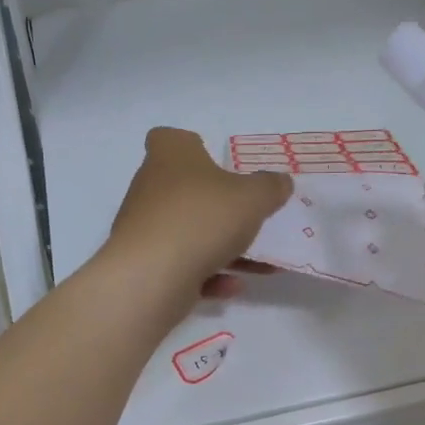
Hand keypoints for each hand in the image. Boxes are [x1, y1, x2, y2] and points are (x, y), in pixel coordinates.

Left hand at [106, 127, 292, 302]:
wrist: (150, 277)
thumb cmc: (202, 219)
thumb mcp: (252, 198)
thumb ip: (270, 187)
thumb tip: (281, 181)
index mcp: (170, 156)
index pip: (170, 138)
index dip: (192, 146)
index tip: (217, 163)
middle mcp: (150, 187)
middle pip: (185, 189)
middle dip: (218, 205)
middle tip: (250, 216)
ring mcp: (144, 227)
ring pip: (189, 231)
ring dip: (223, 247)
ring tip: (261, 264)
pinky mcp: (143, 264)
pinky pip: (182, 264)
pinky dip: (207, 274)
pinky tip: (233, 286)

— What this task involves —
The answer is the complete set of records, copied exactly, with pictures omitted.

— Task result —
Hand keypoints for each hand in the image. Boxes are [x1, y1, x2, y2] and points are (x, y), in pixel coordinates.

Left hand at [106, 127, 292, 302]:
wrist: (150, 277)
thumb cmc: (202, 219)
thumb mcp: (252, 198)
thumb ip: (270, 187)
thumb tip: (281, 181)
index mcp: (170, 156)
index pip: (170, 138)
index dip: (192, 146)
index tip: (217, 163)
middle mcp: (150, 187)
middle pip: (185, 189)
middle dip: (218, 205)
middle tip: (250, 216)
ring mcp: (144, 227)
ring pip: (189, 231)
ring dip: (223, 247)
ring tip: (261, 264)
pinky mcp: (143, 264)
pinky pip: (182, 264)
pinky dip: (207, 274)
pinky tip: (233, 286)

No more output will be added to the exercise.